A way to improve extraction speed?

Jul 25, 2010 at 6:56 PM

To start out I have to say that you've done a great job on this project.  It has saved me a lot of time and I thank you Markhor, for your hard work.

I've hit a bit of a performance wall with extraction speed, particularly with zips and rars files formats.  As a test I would extract a zip file or rar file straight into memory, with the file consisting of about 750 JPEG images and running about 150 MBs.

CPU usage maxes out only one of my four cores (Intel Q9550) while hard drive activity is minimal.  VS2010's performance profiler puts the extraction call (ExtractFile()) as a bottleneck. 

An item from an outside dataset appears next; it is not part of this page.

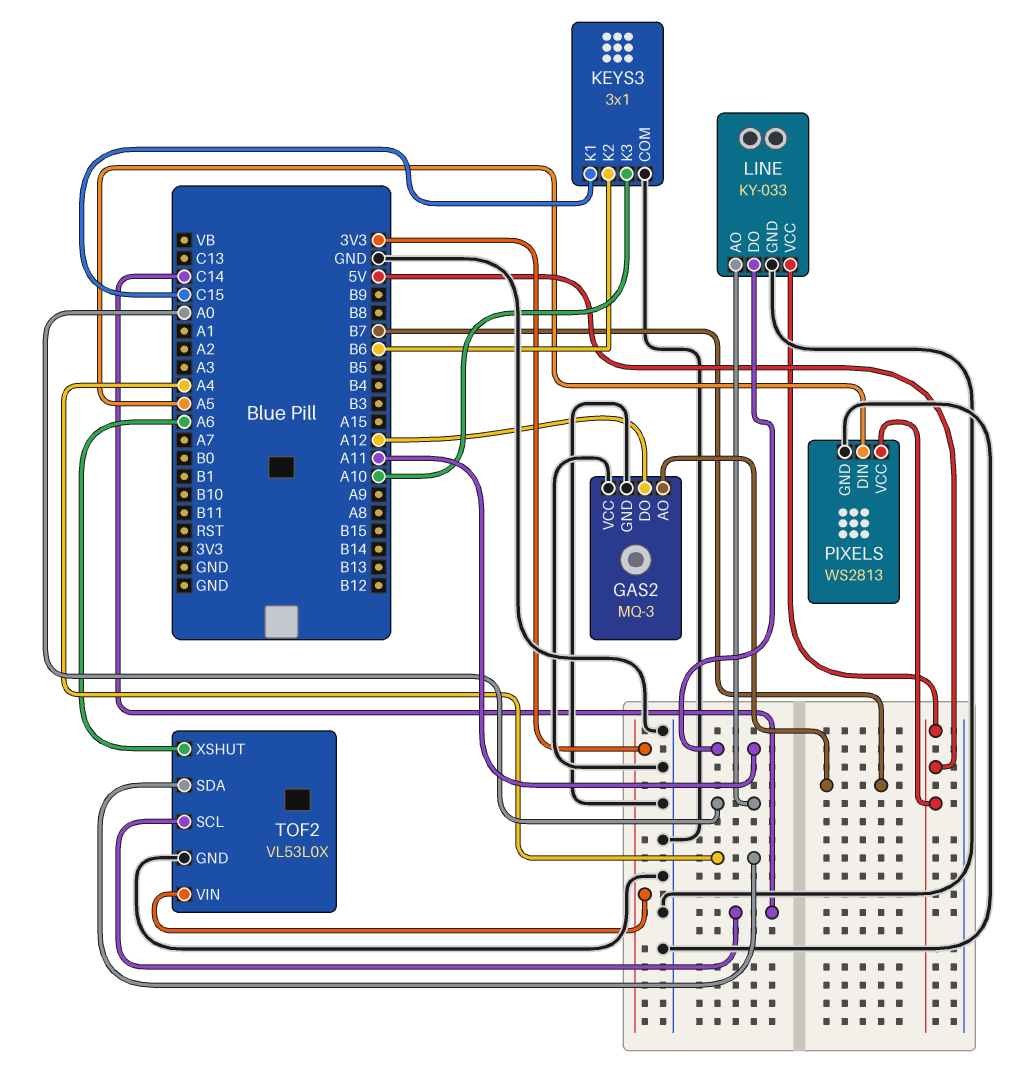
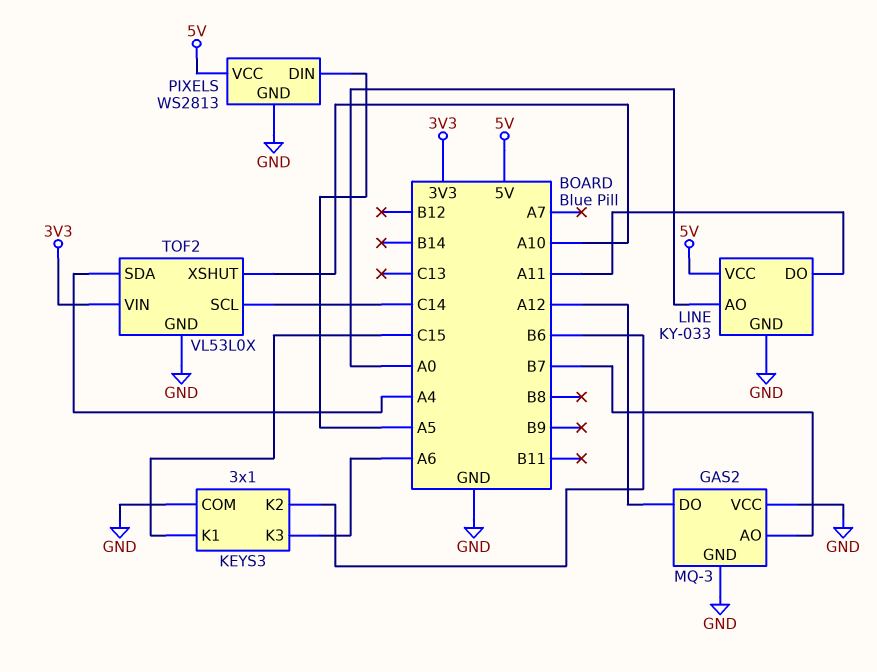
KEYS3 pin K3: A10 -> A6
TOF2 pin XSHUT: A6 -> A10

In all, the extraction process takes about 5000-5400 ms which is still fast but not quite what I want to achieve for in-memory extraction.  As a comparison, Winrar will extract these archives to disk in about 7-8 seconds

Here is a sample of my code:



            foreach (ArchiveFileInfo afi in compressedFileInfo)
                if (afi.IsDirectory == false)
                    stream = new MemoryStream();
                    compressedFile.ExtractFile(afi.FileName, stream);
                    stream.Seek(0, SeekOrigin.Begin);

                    StreamList.Add(new FileEntry(afi.FileName, stream));
                Application.Current.Dispatcher.Invoke(DispatcherPriority.Background, new Action(() => progressbar.Value++));

Is there any way improve the performance of this extraction?  Initially I tried creating multiple SevenZipExtractors and attempting to extract from the same file in parallel using the new Parallel.ForEach in .Net 4. 

This turned out to be slower and I'm guessing it has to do with IO locks on accessing one file and then the overhead of dealing with multiple threads that are being blocked. 

Do you see anything wrong with my code that might be a problem or have any suggestions to improve speed? 

Thanks again for making this awesome library.


Aug 22, 2010 at 8:46 AM

You use the library wrong. ExtractFile is suitable for single files only. Use ExtractFiles or ExtractArchive.

Nov 30, 2010 at 8:10 PM

As far as I can tell, the ExtractFiles and ExtractArchives methods extract to a directory.  In my case, I need all my extractions to stay in memory via stream.